Heróis demais, oitavo livro de Laura Restrepo, traz a história clássica de um filho em busca do pai. Mas essa busca não é nada clássica, nem esse pai. Mateo, um adolescente de dezesseis anos, vai para Buenos Aires com a mãe, Lorenza, esperando encontrar o pai que não vê desde a infância. Para que Mateo entenda como e por que tudo aconteceu, Lorenza fala dos quatro anos de militância que ela e o pai de Mateo viveram, na Argentina nos tempos da guerra suja.
Apesar do olhar cheio de saudade pelo passado, os retratos de Lorenza, dos demais companheiros e da própria luta são traçados com alguma ironia, e a complacência da mãe esbarra nas críticas do filho.
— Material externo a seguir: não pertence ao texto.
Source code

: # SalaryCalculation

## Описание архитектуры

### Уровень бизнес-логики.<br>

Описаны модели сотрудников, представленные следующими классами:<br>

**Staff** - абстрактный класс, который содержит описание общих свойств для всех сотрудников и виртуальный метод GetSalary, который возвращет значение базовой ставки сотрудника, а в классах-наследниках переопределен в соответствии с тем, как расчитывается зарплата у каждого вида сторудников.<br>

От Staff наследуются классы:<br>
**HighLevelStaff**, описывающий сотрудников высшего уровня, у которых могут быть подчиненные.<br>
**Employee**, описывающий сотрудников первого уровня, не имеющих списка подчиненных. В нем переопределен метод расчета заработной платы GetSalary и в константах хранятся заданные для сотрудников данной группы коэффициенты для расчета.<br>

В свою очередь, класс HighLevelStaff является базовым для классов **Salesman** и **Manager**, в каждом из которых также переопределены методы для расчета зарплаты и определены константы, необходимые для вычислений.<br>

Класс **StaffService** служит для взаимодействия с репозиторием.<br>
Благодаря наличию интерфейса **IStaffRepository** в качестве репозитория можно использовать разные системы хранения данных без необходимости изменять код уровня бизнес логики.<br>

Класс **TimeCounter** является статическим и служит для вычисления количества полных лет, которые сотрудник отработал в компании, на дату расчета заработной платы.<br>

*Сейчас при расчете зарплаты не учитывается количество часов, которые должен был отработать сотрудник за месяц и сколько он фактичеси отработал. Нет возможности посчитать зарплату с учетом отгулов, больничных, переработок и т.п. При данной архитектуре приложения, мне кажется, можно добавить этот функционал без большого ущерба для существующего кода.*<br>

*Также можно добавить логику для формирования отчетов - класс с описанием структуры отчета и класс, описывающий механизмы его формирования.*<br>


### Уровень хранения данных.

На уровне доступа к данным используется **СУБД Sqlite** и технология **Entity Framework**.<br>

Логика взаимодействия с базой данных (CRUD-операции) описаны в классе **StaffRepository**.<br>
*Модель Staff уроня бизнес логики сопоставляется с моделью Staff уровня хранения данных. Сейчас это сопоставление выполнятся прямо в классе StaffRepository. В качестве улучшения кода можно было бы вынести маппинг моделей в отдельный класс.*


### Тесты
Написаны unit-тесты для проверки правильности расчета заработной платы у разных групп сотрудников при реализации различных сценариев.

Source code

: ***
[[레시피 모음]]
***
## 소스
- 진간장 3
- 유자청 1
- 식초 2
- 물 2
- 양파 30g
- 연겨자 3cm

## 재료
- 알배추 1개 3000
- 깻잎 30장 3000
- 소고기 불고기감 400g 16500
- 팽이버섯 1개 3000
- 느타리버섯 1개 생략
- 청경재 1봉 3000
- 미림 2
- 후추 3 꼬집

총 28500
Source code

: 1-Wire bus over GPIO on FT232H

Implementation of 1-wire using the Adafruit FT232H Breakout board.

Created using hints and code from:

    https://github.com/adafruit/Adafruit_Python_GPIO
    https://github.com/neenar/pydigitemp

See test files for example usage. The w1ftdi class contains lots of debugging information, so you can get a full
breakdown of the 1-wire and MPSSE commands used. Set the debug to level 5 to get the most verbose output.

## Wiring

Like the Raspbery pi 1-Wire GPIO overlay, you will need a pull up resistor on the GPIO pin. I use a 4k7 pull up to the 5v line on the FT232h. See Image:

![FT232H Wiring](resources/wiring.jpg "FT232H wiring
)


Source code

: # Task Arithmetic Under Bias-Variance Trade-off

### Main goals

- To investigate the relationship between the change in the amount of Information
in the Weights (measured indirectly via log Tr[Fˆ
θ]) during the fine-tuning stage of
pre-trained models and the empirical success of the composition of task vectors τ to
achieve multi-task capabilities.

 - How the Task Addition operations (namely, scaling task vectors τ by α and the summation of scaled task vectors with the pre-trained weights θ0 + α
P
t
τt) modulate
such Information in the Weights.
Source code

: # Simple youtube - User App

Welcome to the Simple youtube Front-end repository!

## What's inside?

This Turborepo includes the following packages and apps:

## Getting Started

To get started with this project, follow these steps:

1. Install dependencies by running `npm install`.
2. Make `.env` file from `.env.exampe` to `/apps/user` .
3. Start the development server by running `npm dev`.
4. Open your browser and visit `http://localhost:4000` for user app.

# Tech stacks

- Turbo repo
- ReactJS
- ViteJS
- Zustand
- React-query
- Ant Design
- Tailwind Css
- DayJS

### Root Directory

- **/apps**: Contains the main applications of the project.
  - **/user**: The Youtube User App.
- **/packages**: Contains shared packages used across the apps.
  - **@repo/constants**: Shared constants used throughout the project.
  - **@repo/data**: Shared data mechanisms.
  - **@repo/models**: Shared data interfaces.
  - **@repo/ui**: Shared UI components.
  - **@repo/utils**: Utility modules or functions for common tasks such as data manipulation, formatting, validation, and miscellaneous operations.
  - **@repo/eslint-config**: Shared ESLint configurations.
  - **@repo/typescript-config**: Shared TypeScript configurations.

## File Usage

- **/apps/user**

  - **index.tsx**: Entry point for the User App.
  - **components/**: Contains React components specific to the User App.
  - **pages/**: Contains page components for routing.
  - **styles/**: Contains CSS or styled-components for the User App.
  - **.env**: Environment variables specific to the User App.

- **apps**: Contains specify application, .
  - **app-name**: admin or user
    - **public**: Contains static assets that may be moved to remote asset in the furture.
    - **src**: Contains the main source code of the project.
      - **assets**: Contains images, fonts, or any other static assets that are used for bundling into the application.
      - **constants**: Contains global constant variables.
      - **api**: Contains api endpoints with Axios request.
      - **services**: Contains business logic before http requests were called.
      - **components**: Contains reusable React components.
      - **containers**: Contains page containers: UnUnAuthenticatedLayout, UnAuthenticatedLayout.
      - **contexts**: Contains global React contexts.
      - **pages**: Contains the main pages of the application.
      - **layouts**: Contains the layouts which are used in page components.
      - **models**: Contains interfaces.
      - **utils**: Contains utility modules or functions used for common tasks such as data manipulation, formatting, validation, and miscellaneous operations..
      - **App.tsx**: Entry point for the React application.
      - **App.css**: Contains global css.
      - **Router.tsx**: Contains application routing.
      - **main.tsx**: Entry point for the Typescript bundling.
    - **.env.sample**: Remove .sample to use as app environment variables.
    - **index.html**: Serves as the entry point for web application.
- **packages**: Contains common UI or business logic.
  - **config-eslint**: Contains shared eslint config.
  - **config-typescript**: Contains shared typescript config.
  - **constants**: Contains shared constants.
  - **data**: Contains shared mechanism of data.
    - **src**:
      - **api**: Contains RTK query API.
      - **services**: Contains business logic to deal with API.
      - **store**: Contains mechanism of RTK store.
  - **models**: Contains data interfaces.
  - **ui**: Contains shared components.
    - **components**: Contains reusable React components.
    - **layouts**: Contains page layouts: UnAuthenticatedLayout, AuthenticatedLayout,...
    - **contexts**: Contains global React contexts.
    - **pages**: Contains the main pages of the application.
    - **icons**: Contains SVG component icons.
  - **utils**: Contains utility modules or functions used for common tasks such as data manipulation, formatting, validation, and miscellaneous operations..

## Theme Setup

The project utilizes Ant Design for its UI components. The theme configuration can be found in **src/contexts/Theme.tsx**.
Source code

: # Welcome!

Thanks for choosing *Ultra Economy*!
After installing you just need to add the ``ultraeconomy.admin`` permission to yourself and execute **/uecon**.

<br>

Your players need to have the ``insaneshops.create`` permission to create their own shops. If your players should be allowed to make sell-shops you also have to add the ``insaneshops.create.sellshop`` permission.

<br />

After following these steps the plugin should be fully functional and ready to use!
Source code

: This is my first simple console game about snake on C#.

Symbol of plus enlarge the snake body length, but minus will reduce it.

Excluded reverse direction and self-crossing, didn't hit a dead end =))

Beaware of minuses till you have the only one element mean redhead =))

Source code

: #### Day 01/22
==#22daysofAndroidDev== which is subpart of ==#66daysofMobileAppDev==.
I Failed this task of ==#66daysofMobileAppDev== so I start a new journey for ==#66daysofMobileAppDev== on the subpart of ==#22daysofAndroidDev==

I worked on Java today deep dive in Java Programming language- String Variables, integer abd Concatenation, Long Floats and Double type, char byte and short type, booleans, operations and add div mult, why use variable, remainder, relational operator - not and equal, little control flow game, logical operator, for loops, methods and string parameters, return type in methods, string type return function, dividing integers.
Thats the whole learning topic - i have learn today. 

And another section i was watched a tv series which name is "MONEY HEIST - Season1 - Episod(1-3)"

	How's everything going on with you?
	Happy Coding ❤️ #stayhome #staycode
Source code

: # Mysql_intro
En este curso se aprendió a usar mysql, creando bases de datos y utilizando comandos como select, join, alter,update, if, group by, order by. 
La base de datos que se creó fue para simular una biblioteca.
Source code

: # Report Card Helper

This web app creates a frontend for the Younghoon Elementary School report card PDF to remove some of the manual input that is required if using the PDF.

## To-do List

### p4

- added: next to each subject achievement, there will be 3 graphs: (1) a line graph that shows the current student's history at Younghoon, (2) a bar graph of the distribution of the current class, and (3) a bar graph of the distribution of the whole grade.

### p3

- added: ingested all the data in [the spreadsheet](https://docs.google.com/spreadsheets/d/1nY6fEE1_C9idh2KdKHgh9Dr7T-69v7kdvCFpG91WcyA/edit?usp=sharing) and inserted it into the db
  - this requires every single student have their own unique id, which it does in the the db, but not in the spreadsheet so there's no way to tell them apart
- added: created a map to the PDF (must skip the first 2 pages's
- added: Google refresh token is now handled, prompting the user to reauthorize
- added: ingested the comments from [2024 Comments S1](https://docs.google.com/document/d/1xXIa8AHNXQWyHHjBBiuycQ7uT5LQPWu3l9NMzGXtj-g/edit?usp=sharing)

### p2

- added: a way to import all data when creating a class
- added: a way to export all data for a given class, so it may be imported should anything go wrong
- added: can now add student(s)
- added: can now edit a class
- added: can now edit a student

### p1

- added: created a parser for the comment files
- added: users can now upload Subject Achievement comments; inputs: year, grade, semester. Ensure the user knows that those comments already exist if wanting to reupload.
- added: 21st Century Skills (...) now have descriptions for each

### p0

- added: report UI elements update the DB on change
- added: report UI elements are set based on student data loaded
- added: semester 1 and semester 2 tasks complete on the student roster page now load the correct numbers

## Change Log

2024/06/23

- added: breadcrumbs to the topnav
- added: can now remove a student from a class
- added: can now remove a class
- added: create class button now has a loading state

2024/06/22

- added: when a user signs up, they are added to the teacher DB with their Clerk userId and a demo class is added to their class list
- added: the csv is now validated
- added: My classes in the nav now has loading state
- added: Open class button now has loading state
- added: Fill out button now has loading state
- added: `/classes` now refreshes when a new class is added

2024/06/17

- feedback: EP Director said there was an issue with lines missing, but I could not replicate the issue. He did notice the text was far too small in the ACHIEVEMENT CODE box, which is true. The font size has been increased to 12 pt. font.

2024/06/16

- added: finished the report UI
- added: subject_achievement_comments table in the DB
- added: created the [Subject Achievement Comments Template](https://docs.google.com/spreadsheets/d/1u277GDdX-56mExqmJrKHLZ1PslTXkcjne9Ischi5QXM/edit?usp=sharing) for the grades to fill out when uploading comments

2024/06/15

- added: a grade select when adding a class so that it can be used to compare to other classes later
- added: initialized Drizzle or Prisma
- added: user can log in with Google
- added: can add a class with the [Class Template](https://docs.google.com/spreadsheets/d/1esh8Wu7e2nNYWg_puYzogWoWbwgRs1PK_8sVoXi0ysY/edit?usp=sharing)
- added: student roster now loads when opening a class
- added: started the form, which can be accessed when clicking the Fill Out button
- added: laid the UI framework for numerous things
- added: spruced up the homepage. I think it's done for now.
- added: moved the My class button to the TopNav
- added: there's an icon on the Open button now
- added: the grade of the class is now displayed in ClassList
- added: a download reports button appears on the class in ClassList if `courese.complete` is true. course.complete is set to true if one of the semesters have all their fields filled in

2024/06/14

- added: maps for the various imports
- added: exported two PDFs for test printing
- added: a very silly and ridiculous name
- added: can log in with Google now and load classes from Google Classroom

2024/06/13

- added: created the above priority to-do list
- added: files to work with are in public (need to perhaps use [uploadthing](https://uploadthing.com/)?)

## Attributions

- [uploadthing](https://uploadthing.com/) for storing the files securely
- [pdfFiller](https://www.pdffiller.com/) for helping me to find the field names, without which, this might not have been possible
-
Mateo, um adolescente mais interessado em jogos eletrônicos que em política, está cansado: cansado desse pai fantasma, cansado da mãe onipresente, cansado de ser arrastado por acontecimentos que não compreende. Há uma tensão ambígua entre Lorenza e Mateo, feita de culpas, desculpas, acusações, mas também de compreensões e de um afeto enorme, que muitas vezes leva a cenas tristemente cômicas.
No centro do imbróglio está o silêncio. Por motivos de segurança, Lorenza e o amante calavam até o que não deviam, vivendo assim numa espécie de vácuo, sustentados quase que apenas pelo inimigo comum. Quando o inimigo sumiu, eles não se reconheceram mais, nem souberam o que fazer de si mesmos. Daí a dificuldade que Lorenza tem de falar para o filho sobre uma pessoa de carne e osso. Mas agora esse silêncio tem de ser rompido. O passado tem de ser amansado com palavras, ou continuará fazendo vítimas.
Um assunto delicado e doloroso, mas que Laura Restrepo aborda com extraordinária leveza e bom humor. Com uma linguagem perfeitamente coloquial, mas que não dispensa o rigor técnico, o romance se estrutura numa montagem de tempos e cenários que faz lembrar Mario Vargas Llosa, deixando o leitor à espera do desfecho do drama até os últimos parágrafos, como numa boa história policial.